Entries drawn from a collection

────────────────

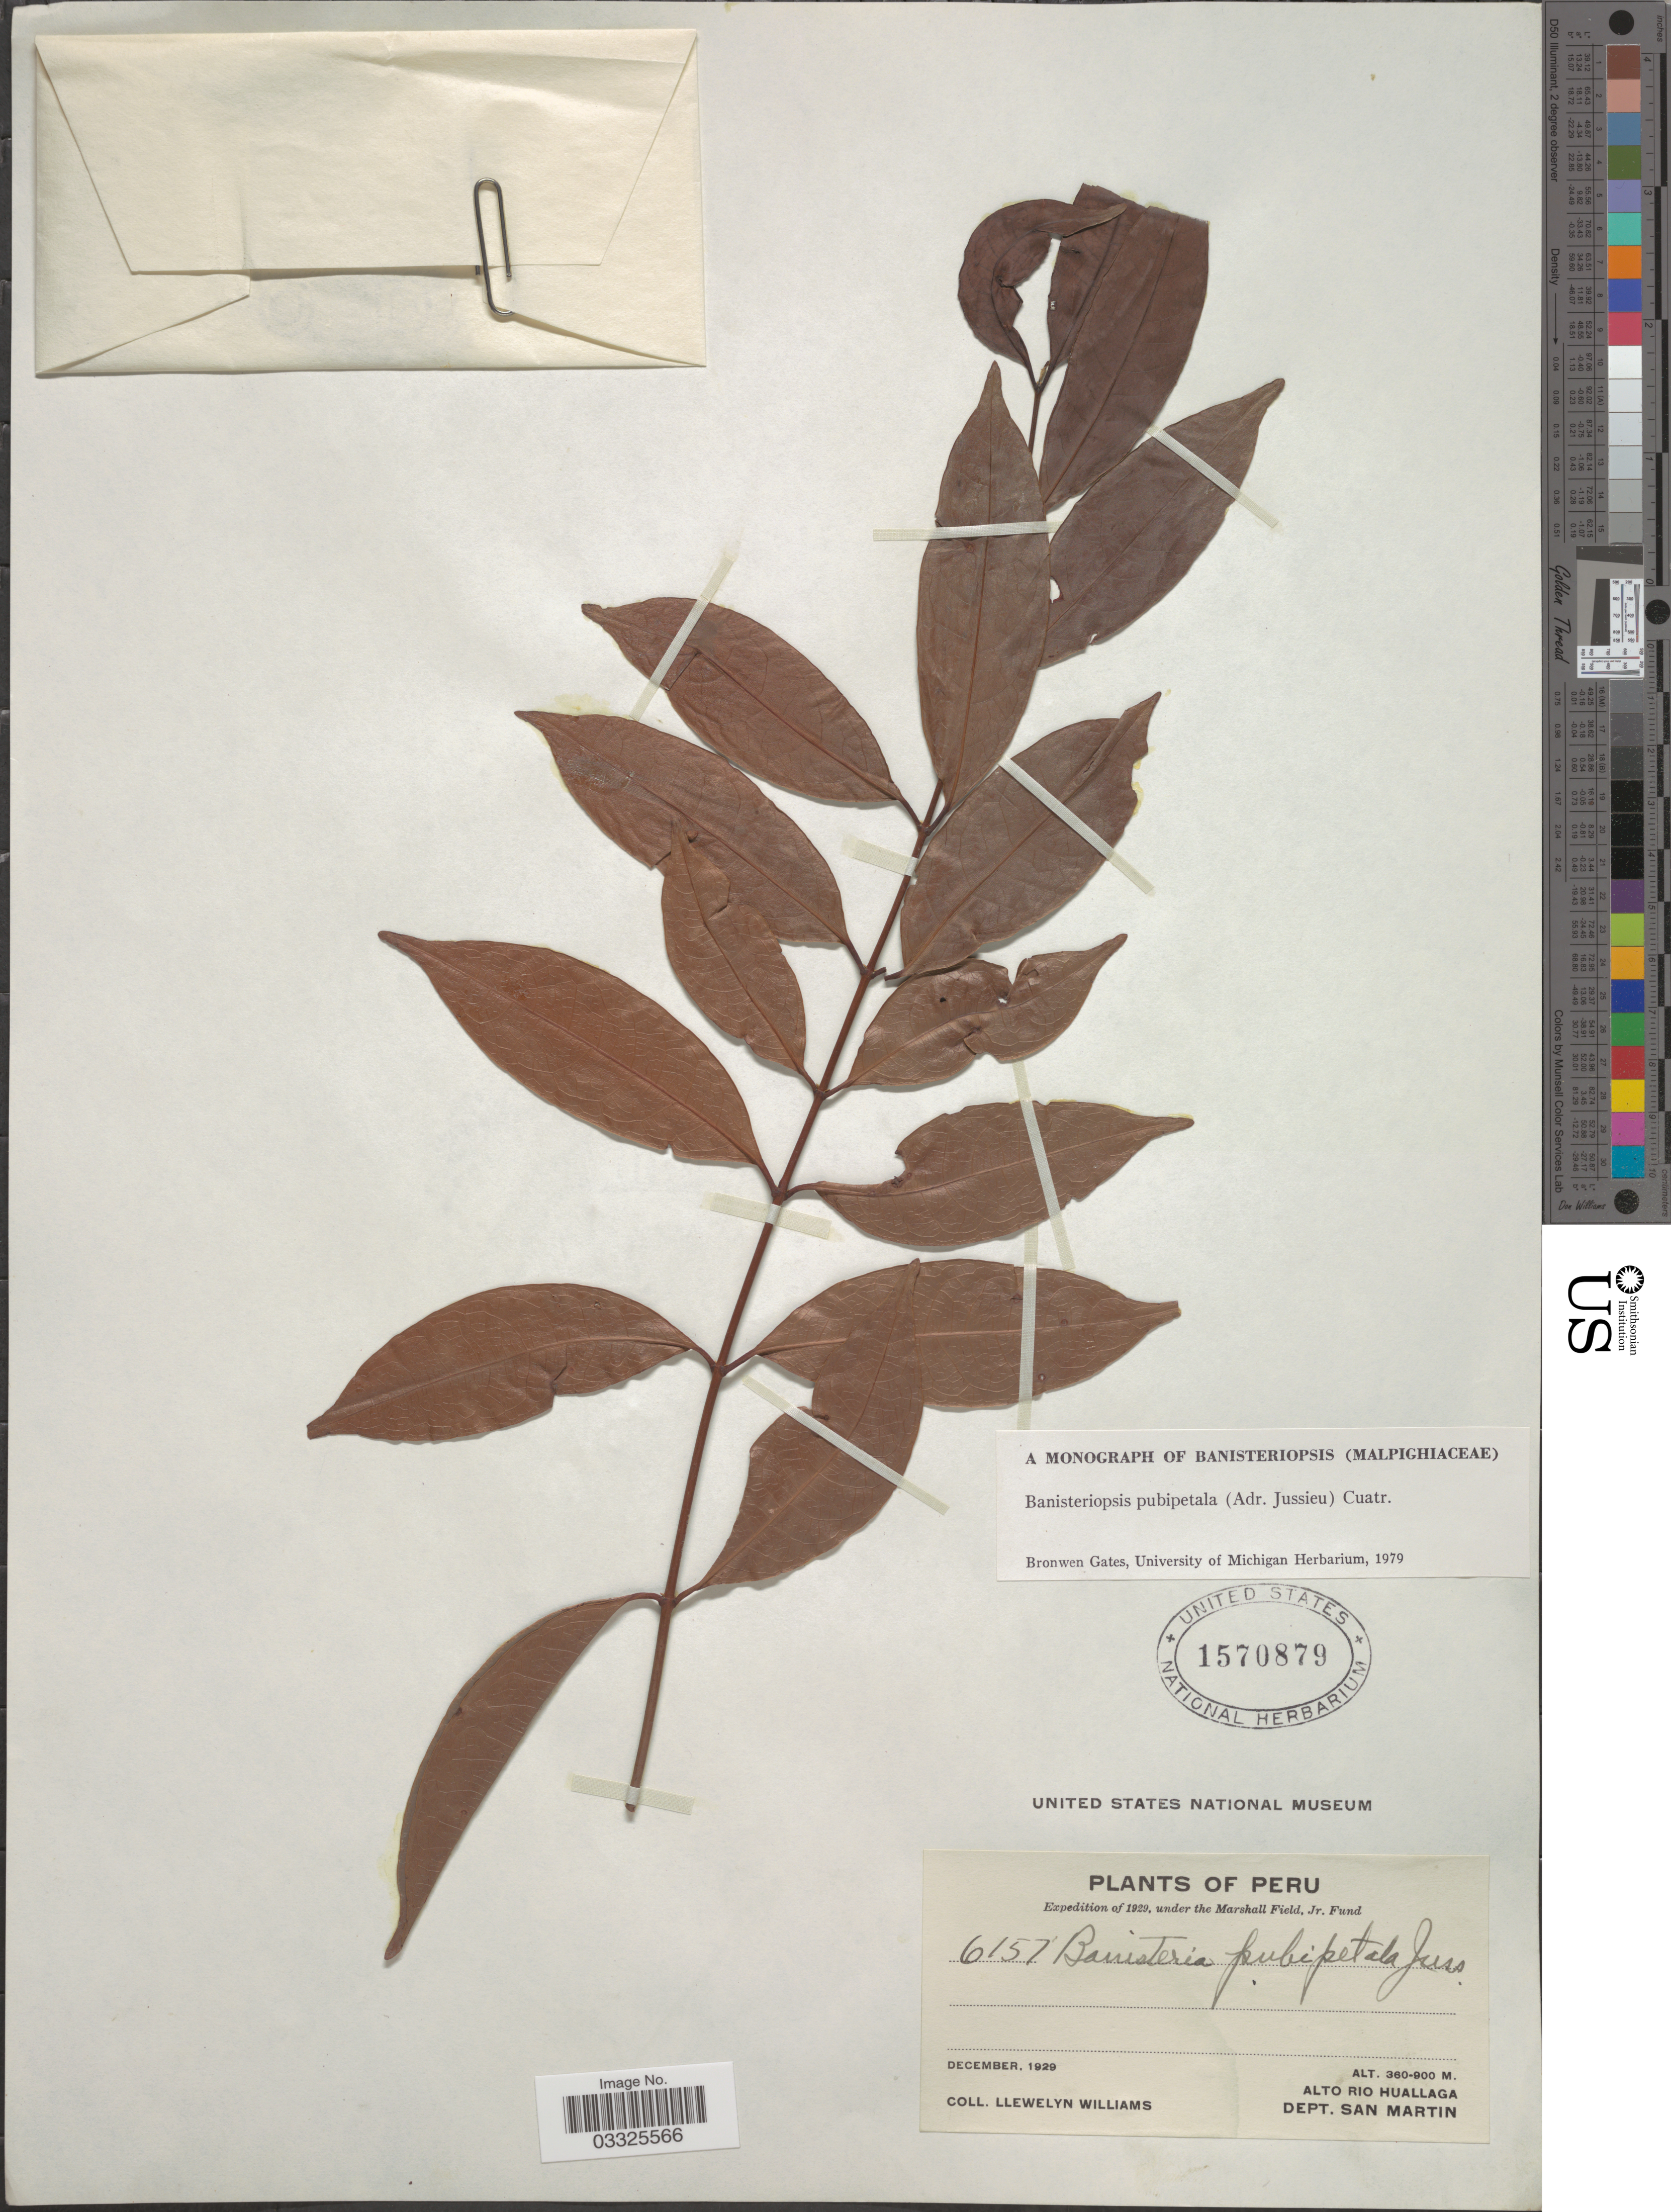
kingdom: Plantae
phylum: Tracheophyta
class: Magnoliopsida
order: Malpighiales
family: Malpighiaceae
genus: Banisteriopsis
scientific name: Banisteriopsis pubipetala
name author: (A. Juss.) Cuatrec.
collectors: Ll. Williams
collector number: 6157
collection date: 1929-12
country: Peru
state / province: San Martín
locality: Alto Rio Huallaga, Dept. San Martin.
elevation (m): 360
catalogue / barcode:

────────────────

Rewrite the rows, changing "locality" to "place" and keeping everything else the same. Leave out the pictures.

kingdom: Plantae
phylum: Tracheophyta
class: Magnoliopsida
order: Malpighiales
family: Malpighiaceae
genus: Banisteriopsis
scientific name: Banisteriopsis pubipetala
name author: (A. Juss.) Cuatrec.
collectors: Ll. Williams
collector number: 6157
collection date: 1929-12
country: Peru
state / province: San Martín
place: Alto Rio Huallaga, Dept. San Martin.
elevation (m): 360
catalogue / barcode:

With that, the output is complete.